Function: intnumgaussinit
Section: sums
C-Name: intnumgaussinit
Prototype: D0,L,p
Help: intnumgaussinit({n}): initialize tables for n-point Gauss-Legendre
 integration on a compact interval.
Doc: initialize tables for $n$-point Gauss-Legendre integration of
 a smooth function $f$ lon a compact
 interval $[a,b]$ at current \kbd{realprecision}. If $n$ is omitted, make a
 default choice $n \approx \kbd{realprecision}$, suitable for analytic
 functions on $[-1,1]$. The error is bounded by
 $$
    \dfrac{(b-a)^{2n+1} (n!)^4}{(2n+1)[(2n)!]^3} f^{(2n)} (\xi) ,
    \qquad a < \xi < b
 $$
 so, if the interval length increases, $n$ should be increased as well.
 \bprog
 ? T = intnumgaussinit();
 ? intnumgauss(t=-1,1,exp(t), T) - exp(1)+exp(-1)

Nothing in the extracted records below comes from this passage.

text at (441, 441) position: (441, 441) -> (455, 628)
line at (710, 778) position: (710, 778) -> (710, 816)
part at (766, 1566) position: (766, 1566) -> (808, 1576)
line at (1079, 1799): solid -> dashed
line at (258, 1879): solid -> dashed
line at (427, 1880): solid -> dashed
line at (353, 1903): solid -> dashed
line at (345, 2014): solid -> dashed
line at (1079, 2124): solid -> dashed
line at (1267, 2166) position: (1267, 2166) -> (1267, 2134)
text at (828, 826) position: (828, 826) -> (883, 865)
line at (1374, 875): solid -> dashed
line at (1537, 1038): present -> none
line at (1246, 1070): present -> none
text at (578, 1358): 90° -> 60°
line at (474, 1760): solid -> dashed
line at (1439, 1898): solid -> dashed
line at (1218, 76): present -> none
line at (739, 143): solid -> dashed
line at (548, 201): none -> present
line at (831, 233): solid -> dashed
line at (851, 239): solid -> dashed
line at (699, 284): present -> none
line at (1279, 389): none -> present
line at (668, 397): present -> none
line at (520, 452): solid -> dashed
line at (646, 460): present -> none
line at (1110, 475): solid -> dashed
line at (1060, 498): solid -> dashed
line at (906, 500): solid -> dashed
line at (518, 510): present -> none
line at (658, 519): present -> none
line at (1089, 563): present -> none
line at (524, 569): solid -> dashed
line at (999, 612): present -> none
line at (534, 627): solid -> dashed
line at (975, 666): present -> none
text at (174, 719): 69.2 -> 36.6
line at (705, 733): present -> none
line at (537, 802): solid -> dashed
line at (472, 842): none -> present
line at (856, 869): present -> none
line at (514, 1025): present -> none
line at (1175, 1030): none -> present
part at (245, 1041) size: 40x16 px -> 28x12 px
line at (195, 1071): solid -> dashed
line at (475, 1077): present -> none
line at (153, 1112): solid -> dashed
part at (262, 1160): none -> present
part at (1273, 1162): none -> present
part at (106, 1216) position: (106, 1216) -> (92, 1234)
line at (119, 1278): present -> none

 %1 = -5.877471754111437540 E-39
 ? intnumgauss(t=-10,10,exp(t), T) - exp(10)+exp(-10)
 %2 = -8.358367809712546836 E-35
 ? intnumgauss(t=-1,1,1/(1+t^2), T) - Pi/2
 %3 = -9.490148553624725335 E-22

 ? T = intnumgaussinit(50);
 ? intnumgauss(t=-1,1,1/(1+t^2), T) - Pi/2
 %5 = -1.1754943508222875080 E-38
 ? intnumgauss(t=-5,5,1/(1+t^2), T) - 2*atan(5)
 %6 = -1.2[...]E-8
 @eprog
 On the other hand, we recommend to split the integral and change variables
 rather than increasing $n$ too much, see \tet{intnumgauss}.